Hooking to the lighter side of jams
Hooking to the lighter side of jams
Deccan Herald
You have this important appointment at 9.30 in the morning that can make or break your career. You don’t want to be late. Dressed impeccably in your neatly pressed shirt and trousers that you had saved up for just this kind of an occasion, you step into you four-wheeler and merge into the traffic, assuming to reach there well ahead of time. And why shouldn’t you if you started an hour before the scheduled appointment when the drive hardly takes 15 to 20 minutes in normal traffic.
Now, before we go any further, we need to ascertain the subtle differences that exist in meaning and perception in the context of location. The term ‘normal traffic’ in Bangalore, takes on a slightly different meaning compared to other cities. What is perceived to be ‘normal’ in this garden city, bumper-to-bumper traffic, is, not surprisingly quite ‘abnormal’ in others. So your 15 to 20 minutes of travel time in ‘normal traffic’ will have to be judged from that angle, whether you are reflecting the garden city’s perspective or others.
Unfortunately, human mentality being what it is, you invariably assign the normally perceived meaning and time yourself accordingly. So you join the flowing traffic or rather the ‘crawling’, with a very positive mind. Ten minutes into this snail paced movement, you start wondering as to why you still are where you started.
The traffic then picks up momentum slightly and you assure yourself that ‘it is just the signal holding it up’ and that you should be there at your destination soon.
That ‘soon’ however stretches to three quarters of an hour as you just about make it on time for the appointment, after taking the circuitous one-ways and effectively putting up a fight over parking that is unfortunately a couple of blocks away from your scheduled meeting place.
You reach there sweating, flustered and greet your significant person with one hand wiping the sweat off your brow even as you struggle to catch your breath. This was certainly not the way you had planned it.
Having chosen to live in this erstwhile ‘garden’ city, knowing that the state of our roads are guaranteed to alter not in the positive direction and are more likely to uniformly start pointing in only one direction, given our penchant for resorting to one-ways as a cure for all ills, perhaps it is time to alter our perspective as well as expectations. At least that is something that can be altered to yield positive results.
For starters, we could draw comfort that at least some of our roads still bear a semblance of structure. Not all our roads resemble the state that Bannerghatta road or the Varathur road were in, not too long back, though they hold a lot of promise to soon be.
One-ways sure make you go around in circles and give you the opportunity to pollute more as well as get polluted but then hasn’t the traffic police gone on record attributing a decline in accidents to this single way corridor?
Now, how many cities greet you unfailingly with unfinished structures blending with rusting iron and full-grown weeds with the promise of a soon-to-be completed ‘fly-over’? And how many cities have traffic choking on top of a fly-over?
How many cities can boast of two-wheelers and auto rickshaws perennially cutting into your lane, and dangerously so when on the ring roads, where Bangaloreans for a change do get to test the speed limits?
These are rare sights indeed.

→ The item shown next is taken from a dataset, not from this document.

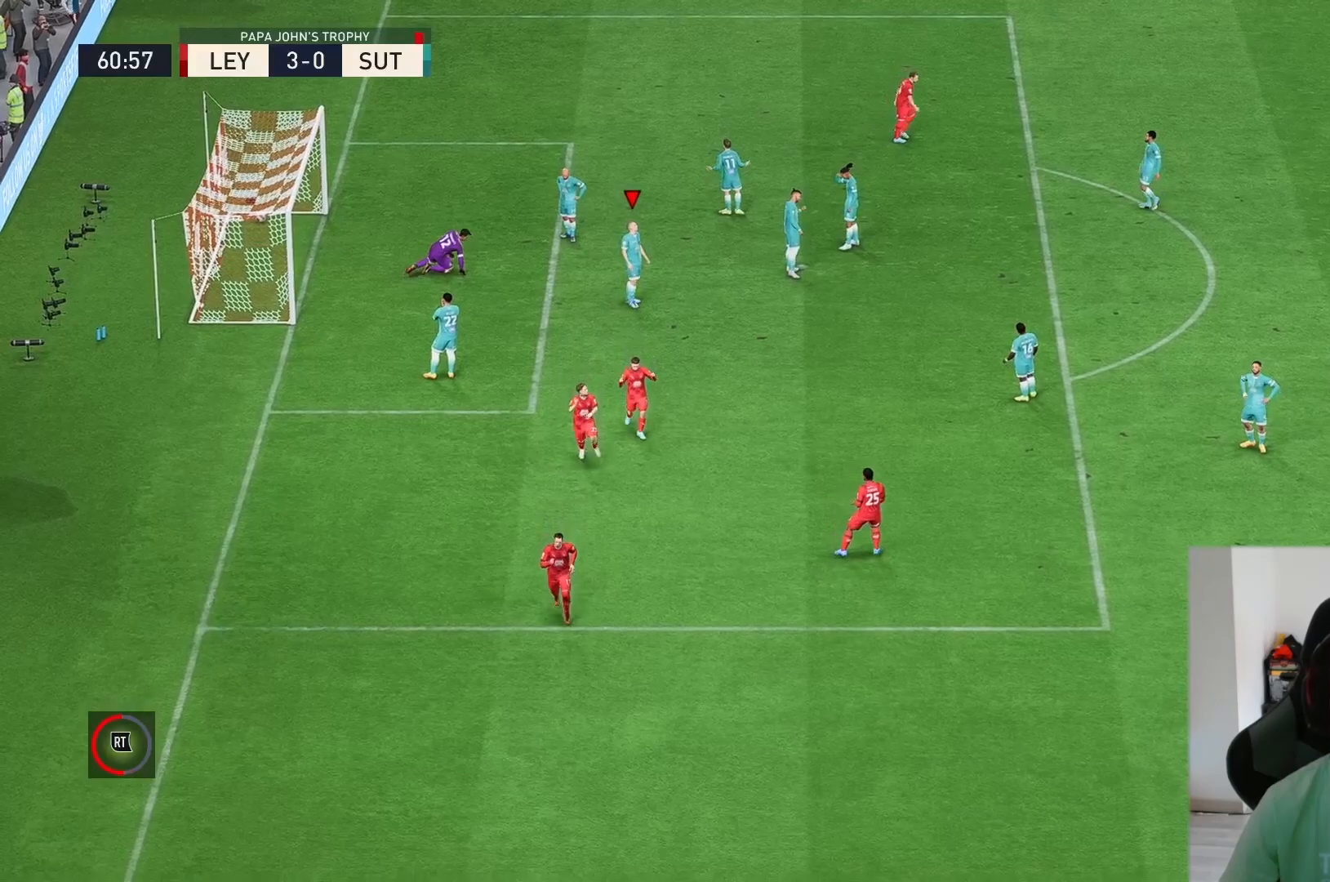
{"buttons": ["A"], "left_stick": "center", "right_stick": "center", "events": [[433, "A", "down"]]}
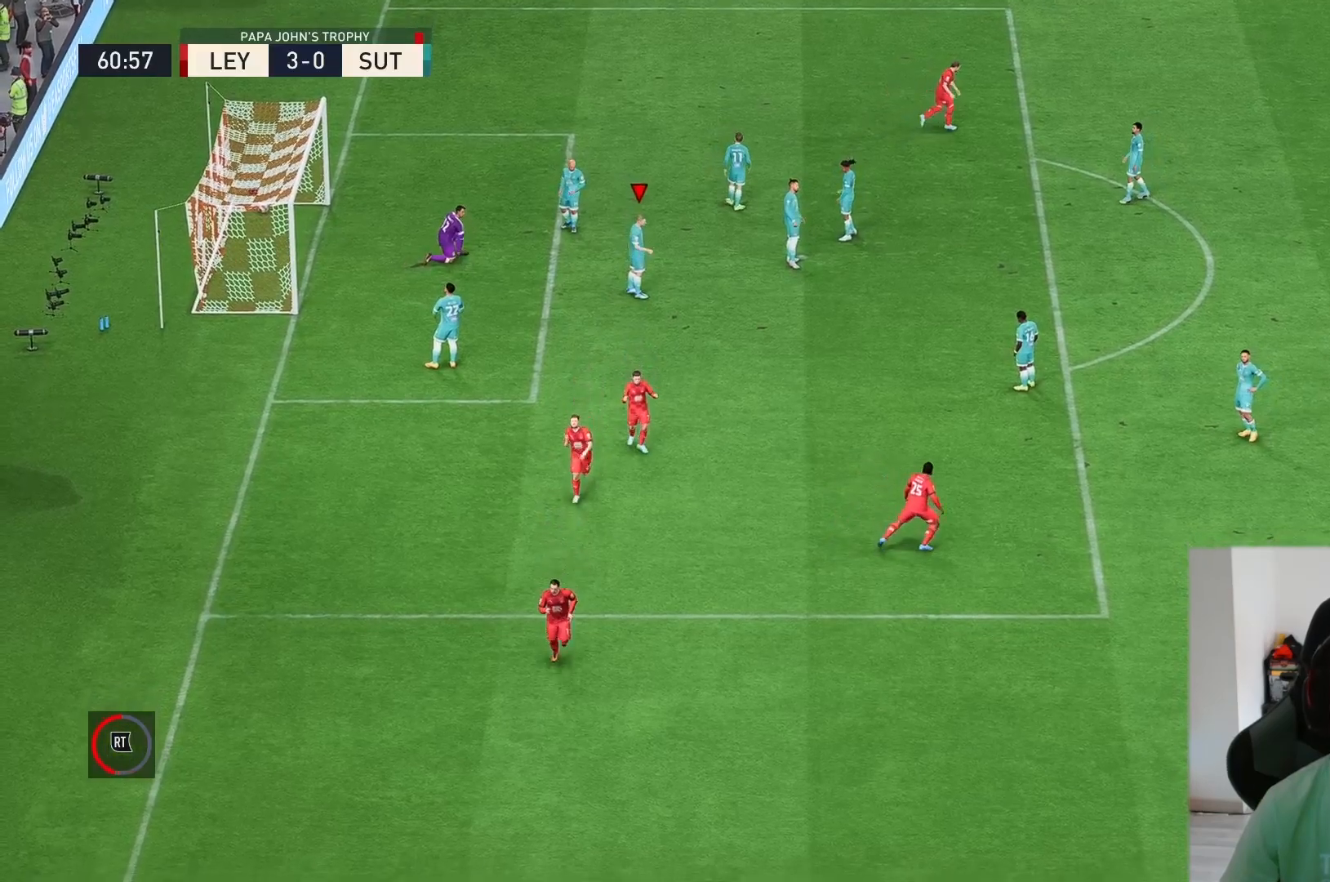
{"buttons": [], "left_stick": "center", "right_stick": "center", "events": [[133, "A", "up"]]}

And how many places offer you the opportunity to rein in your temper constantly, by exposing the futility of giving into it in the thick of unruly traffic?
Where else would you get this opportunity to enact your balancing act on your two-wheeler as you inch your way through the narrow gaps before someone else does? These are incredible exercises for the mind and body, delivered free.
So perhaps, instead of complaining, Bangaloreans should be thankful for these rare sights, experiences and opportunities. Like rising in the wee hours of the morning to make it on time to your 8 O’Clock appointment.
Now isn’t that a habit our grand parents tried hard to inculcate but failed? Shouldn’t we be grateful to our city planners for lending the inspiration to develop this virtue?